> _ZADANIE_
Dopisz dalszy ciąg tekstu o młodości świętego Jana Bosko, zaczynając zaraz po jego ostatnim zdaniu.

> _FRAGMENT TEKSTU_
───
31/01/2024
Święty Jan Bosko | Wspomnienie
31 stycznia
Niezwykły chłopiec
Położona u podnóża włoskich Alp wioska Becchi stała się domem dla Giovanniego (Jana) Melchiora Bosco. To małe dziecko miało stać się jednym z wiodących świateł w niespokojnych czasach XIX wieku. Jego głęboki wpływ można dostrzec nawet w naszych czasach, ponad 200 lat od narodzin bohaterskiego apostoła młodzieży.
Najmłodszy z ubogiej rodziny rolniczej z Piemontu w północnych Włoszech, Jan Melchior Bosko urodził się 16 sierpnia 1815 roku. Stracił ojca w wieku dwóch lat, a jego pobożna „Matusia” Małgorzata, jak o niej wszyscy mówili, wychowywała trzech synów w skrajnym ubóstwie i niedostatku.
Czas po wojnach napoleońskich był naznaczony głodem i trudnościami. Młody Jan Bosko i jego dwaj starsi bracia pracowali na polach wiele godzin dziennie. Matka dbała o to, by każda czynność rozpoczynała się i kończyła modlitwą. Wpływ matki zapewniał, że każde z jej dzieci dziękowało Bogu za to, co posiadali.
Jako dziecko Jan Bosko lubił odwiedzać targi i festiwale w pobliskich wioskach. Pokazy akrobatyki robiły na nim ogromne wrażenie. Uważnie obserwował i uczył się wszystkiego od tych wędrownych artystów.
W wieku dziewięciu lat młody Jan Bosko mógł już organizować własne pokazy. Chodzenie po linie, żonglerka, sztuczki zręcznościowe i lalkarstwo przyciągały wielu jego rówieśników, czasem stu chłopców jednocześnie. Cena wstępu na te pokazy? „Odmówmy różaniec z Matką Boską” - powiedział młody showman, a jego publiczność klękała i chętnie go słuchała. Okazując gorliwość swoim przyjaciołom, prowadził modlitwy przed i po każdym przedstawieniu i nalegał, aby każdy chłopiec często przystępował do sakramentów.
───
> _WYCIĄG Z DANYCH_

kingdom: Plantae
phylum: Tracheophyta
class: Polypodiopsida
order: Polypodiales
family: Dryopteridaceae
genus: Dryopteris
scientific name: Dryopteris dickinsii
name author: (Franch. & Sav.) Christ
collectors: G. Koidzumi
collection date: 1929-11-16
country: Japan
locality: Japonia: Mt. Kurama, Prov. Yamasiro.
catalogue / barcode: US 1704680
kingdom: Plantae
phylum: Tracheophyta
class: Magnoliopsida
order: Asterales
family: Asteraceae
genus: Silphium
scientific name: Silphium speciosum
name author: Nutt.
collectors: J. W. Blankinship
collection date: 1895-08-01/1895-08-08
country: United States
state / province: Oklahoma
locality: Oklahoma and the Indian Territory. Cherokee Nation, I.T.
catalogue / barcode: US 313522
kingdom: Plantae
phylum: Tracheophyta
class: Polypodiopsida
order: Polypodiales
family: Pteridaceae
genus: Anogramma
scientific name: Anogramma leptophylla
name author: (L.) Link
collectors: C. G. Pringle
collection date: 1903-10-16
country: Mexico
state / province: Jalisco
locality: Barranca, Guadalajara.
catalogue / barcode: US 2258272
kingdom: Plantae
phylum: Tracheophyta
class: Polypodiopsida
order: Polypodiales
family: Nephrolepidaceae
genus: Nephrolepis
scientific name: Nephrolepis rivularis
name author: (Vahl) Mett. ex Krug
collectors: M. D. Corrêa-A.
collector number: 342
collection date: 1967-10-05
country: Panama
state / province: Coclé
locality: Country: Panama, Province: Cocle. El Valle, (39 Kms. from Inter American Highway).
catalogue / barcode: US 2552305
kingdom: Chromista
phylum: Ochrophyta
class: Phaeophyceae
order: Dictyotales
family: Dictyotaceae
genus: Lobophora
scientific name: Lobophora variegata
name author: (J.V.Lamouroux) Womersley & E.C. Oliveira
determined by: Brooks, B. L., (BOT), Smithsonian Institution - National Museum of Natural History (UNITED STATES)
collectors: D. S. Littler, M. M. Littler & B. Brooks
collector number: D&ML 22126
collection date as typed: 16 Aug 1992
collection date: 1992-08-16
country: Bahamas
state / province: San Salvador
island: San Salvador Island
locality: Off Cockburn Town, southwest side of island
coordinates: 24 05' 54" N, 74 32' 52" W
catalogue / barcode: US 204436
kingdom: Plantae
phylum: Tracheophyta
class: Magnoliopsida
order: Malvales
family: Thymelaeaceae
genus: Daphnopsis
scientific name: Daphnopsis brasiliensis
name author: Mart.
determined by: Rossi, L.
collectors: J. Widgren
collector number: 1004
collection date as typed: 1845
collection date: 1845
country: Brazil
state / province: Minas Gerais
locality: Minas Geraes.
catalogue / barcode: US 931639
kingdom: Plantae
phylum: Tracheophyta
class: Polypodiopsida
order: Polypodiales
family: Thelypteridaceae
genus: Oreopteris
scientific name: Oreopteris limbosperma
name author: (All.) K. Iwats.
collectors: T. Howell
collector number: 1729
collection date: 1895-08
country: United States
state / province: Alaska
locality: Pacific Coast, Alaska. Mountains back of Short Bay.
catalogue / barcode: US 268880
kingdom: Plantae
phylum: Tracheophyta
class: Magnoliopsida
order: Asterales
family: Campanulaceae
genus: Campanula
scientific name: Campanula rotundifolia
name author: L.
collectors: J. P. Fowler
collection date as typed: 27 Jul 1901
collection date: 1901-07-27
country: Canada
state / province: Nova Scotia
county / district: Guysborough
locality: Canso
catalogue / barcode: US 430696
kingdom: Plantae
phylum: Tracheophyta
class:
───
> _ODPOWIEDŹ PISEMNA_
To jest twoja misja
Kiedy miał dziewięć lat, Jan miał pierwszy z serii proroczych, które wywarły na nim głębokie wrażenie do końca życia. Stojąc na polu wypełnionym walczącymi, przeklinającymi i bluźniącymi chłopcami, na próżno próbował ich uspokoić argumentami i pięściami. Wtedy Usłyszał głos: „Delikatnie, delikatnie... jeśli chcesz ich zdobyć! Weź swoją laskę pasterską i poprowadź ich na pastwisko. Nie pomożesz im przemocą, ale dobrocią i miłością”. W tym momencie chłopcy przemienili się w dzikie, warczące zwierzęta przerażające Jana. Jan zobaczył piękną Panią, która podniosła swoją rękę, a bestie zamieniły się w jagnięta. Mały Jan nie mógł zrozumieć, co to ma znaczyć. Słowa, które wtedy usłyszał od pięknej Pani, później często wracały do niego: „To jest twoja misja. Bądź pokorny, wierny i silny!”
Marzenia Jana Bosko przychodziły i odchodziły, ale jego dary i talenty wkrótce objawiły się wszystkim. Wracając do domu po misji w pobliskim mieście, zobaczył księdza idącego w pewnej odległości. Dogoniwszy go, obaj długo rozmawiali. Jan Bosko zaimponował księdzu swoją niesamowitą pamięcią, recytując słowo w słowo całe kazanie wygłoszone tego wieczoru.
Z powodu trudności rodzinnych Jan zamieszkał i pracował w gospodarstwie Signor Moglia. Ksiądz, który był spokrewniony z tą rodziną, przyjechał pewnego lata i był pod takim wrażeniem bystrego chłopca, że zaczął udzielać mu codziennych lekcji. To samo trwało przez dwa lata, a w każdą niedzielę Jan chodził do pobliskiego kościoła parafialnego, aby uczyć miejscowych chłopców i kontynuować swoje jednoosobowe występy.
Inteligentny i utalentowany Jan Bosko otrzymał swoje pierwsze instrukcje od księdza, który dostrzegając jego dary, wziął go pod swoje skrzydła.
Na drodze kapłańskiej
Wspierany przez matkę i dobrych ludzi, borykający się z wieloma trudnościami, dążył do kapłaństwa. Czyny Jana, poprzez słowo i przykład, przyciągały dobrych i przysparzały wrogów złym, co powtarzało się przez całe jego dorosłe życie.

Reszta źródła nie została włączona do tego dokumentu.